Prosecutor Scott Jaeger confirmed he had filed a Supreme Court application to revoke bail and his release was delayed for three days.

Moran must wait in prison until that determination before he can potentially return to live with his wife and family in City Beach, Western Australia.

The 42-year-old is charged with murdering his then partner and acting with intent to pervert the course of justice between 11pm on February 11, 2005 and 3.30pm the following day.

Police allege Moran suffocated or smothered his girlfriend in a camper van in Lismore and disposed of her body nearby.

Moran told police his partner had gone off for a walk at 10.45pm at night before reporting the school teacher missing the following day.

Her body was found days later 100 metres away from the camper van they had been staying in, too decomposed for a coroner to determine the cause of death.

It is believed to be asphyxiation.

Defence barrister Tim Game SC argued it would be “insane” of Moran to dump the body 100 metres away from where he is accused of murdering her, before booking back into the same campsite with his two alleged accomplices.

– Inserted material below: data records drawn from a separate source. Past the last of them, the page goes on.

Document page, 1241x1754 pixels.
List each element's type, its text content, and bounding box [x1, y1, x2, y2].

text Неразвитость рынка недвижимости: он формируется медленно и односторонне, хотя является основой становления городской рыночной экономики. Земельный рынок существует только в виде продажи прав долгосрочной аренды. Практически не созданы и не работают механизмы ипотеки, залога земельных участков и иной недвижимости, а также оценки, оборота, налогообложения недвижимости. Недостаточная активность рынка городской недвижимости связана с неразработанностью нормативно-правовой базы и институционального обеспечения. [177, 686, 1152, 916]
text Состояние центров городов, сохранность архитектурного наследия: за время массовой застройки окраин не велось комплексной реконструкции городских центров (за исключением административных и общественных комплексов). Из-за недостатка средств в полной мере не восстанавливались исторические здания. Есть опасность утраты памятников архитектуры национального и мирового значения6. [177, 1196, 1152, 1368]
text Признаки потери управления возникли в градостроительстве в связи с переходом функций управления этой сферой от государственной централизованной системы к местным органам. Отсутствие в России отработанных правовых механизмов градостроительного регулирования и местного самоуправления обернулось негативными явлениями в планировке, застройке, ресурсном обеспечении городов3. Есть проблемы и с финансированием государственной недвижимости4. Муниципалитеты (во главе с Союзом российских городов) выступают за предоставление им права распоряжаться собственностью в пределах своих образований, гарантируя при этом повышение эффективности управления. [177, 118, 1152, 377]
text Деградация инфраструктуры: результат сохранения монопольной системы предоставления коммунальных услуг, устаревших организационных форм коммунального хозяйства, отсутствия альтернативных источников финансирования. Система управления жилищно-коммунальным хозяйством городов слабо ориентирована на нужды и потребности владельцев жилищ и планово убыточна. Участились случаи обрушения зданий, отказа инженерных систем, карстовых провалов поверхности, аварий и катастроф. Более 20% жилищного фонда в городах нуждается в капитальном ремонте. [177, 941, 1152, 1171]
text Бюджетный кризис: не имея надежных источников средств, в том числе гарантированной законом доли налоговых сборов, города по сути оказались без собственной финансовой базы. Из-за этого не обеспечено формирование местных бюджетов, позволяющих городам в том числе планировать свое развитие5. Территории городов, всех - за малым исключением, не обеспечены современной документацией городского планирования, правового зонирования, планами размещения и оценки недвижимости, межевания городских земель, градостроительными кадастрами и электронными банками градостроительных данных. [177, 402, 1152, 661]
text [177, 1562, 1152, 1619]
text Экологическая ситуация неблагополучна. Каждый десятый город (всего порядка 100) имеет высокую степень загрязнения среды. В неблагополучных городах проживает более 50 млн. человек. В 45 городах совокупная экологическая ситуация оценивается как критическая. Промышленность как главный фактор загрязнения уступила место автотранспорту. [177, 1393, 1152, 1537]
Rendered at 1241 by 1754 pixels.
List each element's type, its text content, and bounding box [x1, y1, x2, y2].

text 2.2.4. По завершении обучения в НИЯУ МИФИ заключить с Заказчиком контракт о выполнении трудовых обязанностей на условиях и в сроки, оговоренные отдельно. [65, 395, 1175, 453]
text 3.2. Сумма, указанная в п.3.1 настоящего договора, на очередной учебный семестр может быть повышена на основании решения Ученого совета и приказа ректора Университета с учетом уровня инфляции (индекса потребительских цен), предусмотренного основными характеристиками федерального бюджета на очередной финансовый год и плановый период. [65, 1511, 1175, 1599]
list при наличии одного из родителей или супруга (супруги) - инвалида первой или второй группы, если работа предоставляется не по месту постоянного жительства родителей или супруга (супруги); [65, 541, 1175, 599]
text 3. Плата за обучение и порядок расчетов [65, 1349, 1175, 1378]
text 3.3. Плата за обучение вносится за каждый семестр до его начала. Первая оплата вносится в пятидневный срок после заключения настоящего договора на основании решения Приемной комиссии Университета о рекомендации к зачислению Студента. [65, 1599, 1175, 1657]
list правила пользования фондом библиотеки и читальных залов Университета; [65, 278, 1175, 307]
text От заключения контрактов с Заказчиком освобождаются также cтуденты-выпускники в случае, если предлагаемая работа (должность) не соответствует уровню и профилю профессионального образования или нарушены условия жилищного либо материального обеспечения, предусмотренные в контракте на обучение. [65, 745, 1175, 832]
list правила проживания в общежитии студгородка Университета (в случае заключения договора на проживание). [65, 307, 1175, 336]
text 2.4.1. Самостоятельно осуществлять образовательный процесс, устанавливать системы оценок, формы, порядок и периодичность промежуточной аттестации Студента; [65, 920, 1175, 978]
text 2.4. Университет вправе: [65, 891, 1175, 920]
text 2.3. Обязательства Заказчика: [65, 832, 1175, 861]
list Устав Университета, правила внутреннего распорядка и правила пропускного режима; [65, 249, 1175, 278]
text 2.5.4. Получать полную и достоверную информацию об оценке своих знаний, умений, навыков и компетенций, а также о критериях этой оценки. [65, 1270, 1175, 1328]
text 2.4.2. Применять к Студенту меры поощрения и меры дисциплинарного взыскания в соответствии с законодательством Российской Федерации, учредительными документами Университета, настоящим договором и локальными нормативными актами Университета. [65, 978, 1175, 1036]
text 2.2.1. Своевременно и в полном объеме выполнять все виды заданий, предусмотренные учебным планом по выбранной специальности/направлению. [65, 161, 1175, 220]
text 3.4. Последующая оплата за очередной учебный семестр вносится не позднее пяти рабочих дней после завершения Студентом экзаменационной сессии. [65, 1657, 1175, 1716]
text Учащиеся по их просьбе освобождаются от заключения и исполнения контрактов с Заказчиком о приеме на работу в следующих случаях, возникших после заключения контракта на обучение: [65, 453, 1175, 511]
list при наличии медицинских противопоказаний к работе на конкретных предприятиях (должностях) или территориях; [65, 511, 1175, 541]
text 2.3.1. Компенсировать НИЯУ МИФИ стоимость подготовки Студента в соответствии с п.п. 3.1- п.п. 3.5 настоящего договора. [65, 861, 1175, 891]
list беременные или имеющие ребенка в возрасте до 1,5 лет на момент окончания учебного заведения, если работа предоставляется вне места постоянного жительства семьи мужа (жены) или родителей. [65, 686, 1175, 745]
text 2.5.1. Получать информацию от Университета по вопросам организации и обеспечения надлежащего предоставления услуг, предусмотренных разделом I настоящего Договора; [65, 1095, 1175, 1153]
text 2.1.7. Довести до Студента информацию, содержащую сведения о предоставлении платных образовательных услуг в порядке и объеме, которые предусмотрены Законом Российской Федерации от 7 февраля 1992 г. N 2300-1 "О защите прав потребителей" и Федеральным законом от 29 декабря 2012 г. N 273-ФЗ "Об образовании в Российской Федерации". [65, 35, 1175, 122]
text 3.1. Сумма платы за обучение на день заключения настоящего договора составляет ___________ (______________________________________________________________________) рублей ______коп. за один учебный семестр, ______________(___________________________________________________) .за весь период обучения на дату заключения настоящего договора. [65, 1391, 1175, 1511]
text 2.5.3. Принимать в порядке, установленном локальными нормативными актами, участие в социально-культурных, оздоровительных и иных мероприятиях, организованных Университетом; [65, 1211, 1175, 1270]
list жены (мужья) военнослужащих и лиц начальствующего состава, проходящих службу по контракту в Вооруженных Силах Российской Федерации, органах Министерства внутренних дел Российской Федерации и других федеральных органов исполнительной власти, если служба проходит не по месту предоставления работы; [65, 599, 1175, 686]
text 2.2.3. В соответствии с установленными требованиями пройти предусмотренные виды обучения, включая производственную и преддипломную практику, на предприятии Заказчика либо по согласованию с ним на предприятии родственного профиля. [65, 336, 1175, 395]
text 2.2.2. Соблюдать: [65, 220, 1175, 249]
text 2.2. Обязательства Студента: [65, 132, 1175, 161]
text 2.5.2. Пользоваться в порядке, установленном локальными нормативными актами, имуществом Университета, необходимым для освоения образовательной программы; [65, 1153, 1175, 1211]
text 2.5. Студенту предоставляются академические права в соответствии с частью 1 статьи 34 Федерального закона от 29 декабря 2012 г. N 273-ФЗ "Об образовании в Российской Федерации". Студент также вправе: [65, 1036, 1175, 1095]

The magistrate disagreed with the Crown’s submission that Moran had not co-operated with police, acknowledging he had refused to show up for an inquest in 2007.

But he had submitted plenty of DNA samples to police, one of which was lost, and most recently put himself forward for extradition, she said.

Bail conditions – if granted – stipulated he must report to police three days a week and must not communicate via any encrypted websites.

Police last week confirmed they were communicating with German authorities about two arrest warrants for suspects who had been “persons of interest from the very beginning”.

Moran’s sister Katrin Suckfuell and friend Jens Martin were also travelling with the pair.

Mr Game told the court he had been preparing for another inquest, following one in 2007, before his client was criminally charged.

Moran’s wife has offered $200,000 in security if he fails to show up in Lismore court when required, while another $250,000 has been offered as an undertaking.